Performance issues are critical to the success of ADL. Performance bottlenecks include both network bandwidth and server processing capability. While we expect that network communication technology will improve steadily, particularly with the advent of ATM and BISDN, improvements in the performance of Internet servers will have to match huge increases in expected access requests. For example, in 1993 alone, the weekly access rate for NCSA's HTTP server at UIUC increased from 91K to 1.5M. The peak request arrival rate at NCSA exceeds 20 requests/second, while current high-end workstations can handle only about 4 requests/second [8]. The requests to the NCSA server typically involve only simple file retrieval operations, whereas requests to the ADL server will involve much more intensive I/O and CPU activities with, for example, the use of run-time wavelet transforms and content-based searching on metadata and images.
The Alexandria Project, like many other projects, is investigating parallel computation [2] to address performance issues, for example, scheduling on multiprocessors and parallel I/O, parallel forward wavelet transform in image ingest, and parallel reverse wavelet transform for efficient browsing of multi-scale images. Although the sequential wavelet transform has a complexity proportional to the size of the image, the computing time is still slow for a large image (e.g. 2 minutes in a SPARC-10 workstation for a 1024x1024 image) and parallelization of wavelet transforms is beneficial. The main research is the efficient compression and retrieval of wavelet coefficients and image reconstruction with the support of parallel I/O. In this paper, we focus on improvements in the HTTP server performance.
A goal of the Alexandria Project
is to develop high performance DL servers
based on clusters of workstations, parallel machines,
and parallel I/O facilities. The system we are developing
includes networked Sun and DEC workstations and a
Meiko CS-2 (distributed memory machine).
As depicted in Fig. 4 
,
the main component of the system
is a distributed scheduler that
executes information retrieval and processing operations in response to HTTP
requests.
Figure 4: The parallel server.
We have developed the preliminary version of SWEB, a parallel HTTP server which contains a set of collaborative processing units, each of which is capable of handling a user request. The distinguishing feature of SWEB is resource optimization by close collaboration of multiple processing units.
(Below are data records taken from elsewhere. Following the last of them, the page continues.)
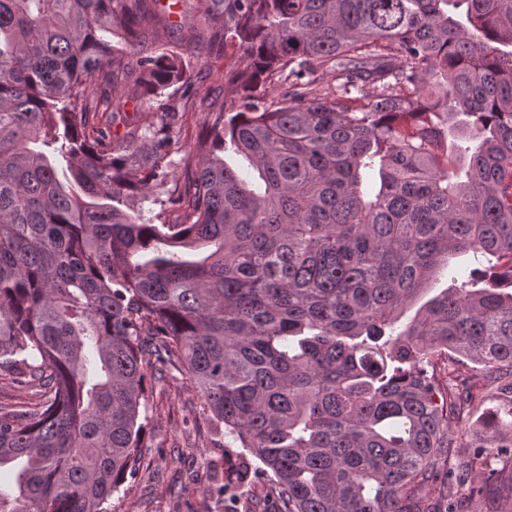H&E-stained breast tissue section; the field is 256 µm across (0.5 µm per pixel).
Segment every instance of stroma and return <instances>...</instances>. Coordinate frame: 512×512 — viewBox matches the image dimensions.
Listing matches in <instances>:
<instances>
[{"label": "stroma", "instance_id": "1", "mask_svg": "<svg viewBox=\"0 0 512 512\" xmlns=\"http://www.w3.org/2000/svg\"><path fill=\"white\" fill-rule=\"evenodd\" d=\"M485 259L454 254L443 261L426 284L418 303L404 320H412L421 302L449 288L460 287L472 270L484 269ZM147 428L142 460L107 503L108 512H273L274 496L264 478L233 482L244 451L219 447L200 396L182 373L173 371L148 391ZM217 461L230 481L223 506L205 493L211 482L210 461Z\"/></svg>", "mask_w": 512, "mask_h": 512}]
</instances>
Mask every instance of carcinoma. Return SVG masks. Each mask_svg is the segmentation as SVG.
I'll return each instance as SVG.
<instances>
[{
  "instance_id": "1",
  "label": "carcinoma",
  "mask_w": 512,
  "mask_h": 512,
  "mask_svg": "<svg viewBox=\"0 0 512 512\" xmlns=\"http://www.w3.org/2000/svg\"><path fill=\"white\" fill-rule=\"evenodd\" d=\"M175 7L194 62L155 41ZM186 108L204 134L179 179ZM466 251L495 259L486 287L395 331ZM501 279L512 0H0V371L42 396L0 406V512H107L171 369L280 512H512ZM465 359L481 377L460 383ZM472 419L457 459L448 430ZM201 132V116L199 112H179L178 119L173 125L171 131L172 136L177 142L174 149H178L173 153V160L177 163L175 168L176 175L180 174L181 170L185 168L186 161L183 159L187 155L186 147L194 144Z\"/></svg>"
}]
</instances>
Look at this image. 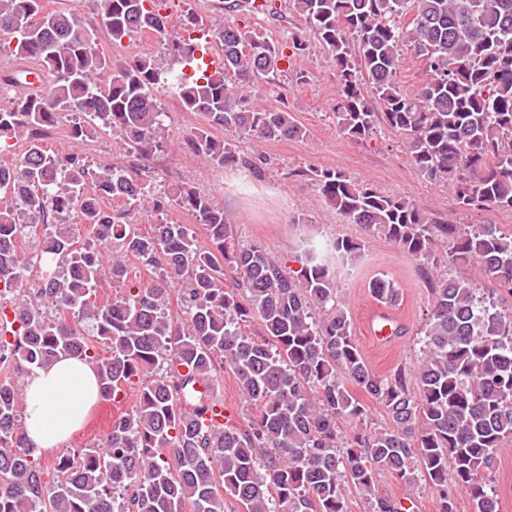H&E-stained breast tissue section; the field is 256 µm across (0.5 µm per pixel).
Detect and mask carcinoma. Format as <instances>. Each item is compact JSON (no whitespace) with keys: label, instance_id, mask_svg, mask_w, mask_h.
Masks as SVG:
<instances>
[{"label":"carcinoma","instance_id":"cac0c4a2","mask_svg":"<svg viewBox=\"0 0 512 512\" xmlns=\"http://www.w3.org/2000/svg\"><path fill=\"white\" fill-rule=\"evenodd\" d=\"M162 2L97 0V17L114 46L156 32L168 67L150 53L112 61L95 26L75 13L0 0V56L51 77L42 92L20 88L18 71L0 79L16 87L0 107V138H29L19 164L0 168V192L9 195L0 206V365L23 377L63 355L86 358L97 365L101 397L135 393L102 439L57 457L46 481L22 440L24 387L0 379V512H224L228 496L242 512H350L347 486L371 512H409L402 499L376 494L383 473L408 494L431 484L439 512H457V489L474 512H500L482 474L512 438L511 309L438 273L418 365L379 375L352 337L327 261L329 252L346 263L361 257L360 242L305 240L290 276L263 247L240 245L208 196L182 185L159 192L134 172L170 150L160 136V90L224 129L222 142L206 128L186 140L214 167L238 162L241 136L304 139L290 112L251 101L281 62L295 65L314 44L336 68L334 115L344 136L363 142L382 126L404 137L414 169L451 188L462 209L512 210V0H294L301 34L289 45L196 18L170 32ZM197 30L220 46L223 71L196 68ZM404 46L426 76L413 92L397 83ZM59 108L82 115L74 138L109 129L134 161L92 167L48 153L36 133L57 122ZM313 175L347 223L384 235L422 271L450 240L448 267L475 262L512 294L511 230H462L339 169ZM106 199L122 208L106 210ZM171 206L206 226L210 247L188 224L152 222ZM73 212L99 247L79 245ZM39 223L46 228L35 234ZM21 238L33 239L46 266L37 288L28 287L36 257L20 249ZM131 256L159 266L157 281L129 279ZM106 266L119 291L102 304ZM171 284L179 285L176 317L167 309ZM255 318L259 339L244 330ZM226 370L258 408L244 424L210 395ZM350 384L384 405L391 427L360 428L365 408ZM345 419L358 424L349 436L339 427Z\"/></svg>","mask_w":512,"mask_h":512}]
</instances>
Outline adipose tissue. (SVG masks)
Segmentation results:
<instances>
[{
    "mask_svg": "<svg viewBox=\"0 0 512 512\" xmlns=\"http://www.w3.org/2000/svg\"><path fill=\"white\" fill-rule=\"evenodd\" d=\"M26 446L41 455L63 446L86 422L99 401L97 370L91 361L62 357L35 369L25 381Z\"/></svg>",
    "mask_w": 512,
    "mask_h": 512,
    "instance_id": "adipose-tissue-1",
    "label": "adipose tissue"
}]
</instances>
Each processing unit is a workstation (e.g. SUN SPARC or a Meiko CS-2 node) linked to a local disk. The disks are NFS-mounted to all processing units. Resource constraints affecting the performance of the server are: CPU speed and memory size of one processing unit; the background load imposed by non-SWEB processes; I/O bandwidth between the processing unit and its local disk; network latency and bandwidth between a processing unit and a remote disk, when the accessed files are not stored in the local disk; and disk contention when multiple I/O requests are accessing the same disk. Scalability of the server is achieved by actively monitoring the CPU, disk I/O, and network loads of system resource units, and then dynamically scheduling user HTTP requests to a proper workstation for efficient processing.
Our experiments indicate that SWEB provides a sustained round-trip performance of response time when the number of requests reaches 5 to 30 million per week. The following table shows the performance of SWEB on 6 Meiko CS-2 nodes, compared with single-node server performance, in accessing image files of average size 1.5MB when the number of requests varies from 2 to 20 per second. The round-trip total response time in seconds is improved significantly by using multiple processing units, and the response time does not change significantly when the number of requests per second (rps) increases. We have observed similar speedups using a multi-node server when varying the size of image files.
NCSA [8] has built a multi-workstation HTTP server based on round-robin domain name resolution to assign requests to workstations. This technique is effective when HTTP requests return relatively uniform-sized chunks of HTML. For ADL, however, the computational and I/O demands of requests may vary dramatically because of large images and variable-sized metadata. We have compared the round-robin approach to our load-balancing approach for different file sizes and have observed a 20% to 50% improvement in performance.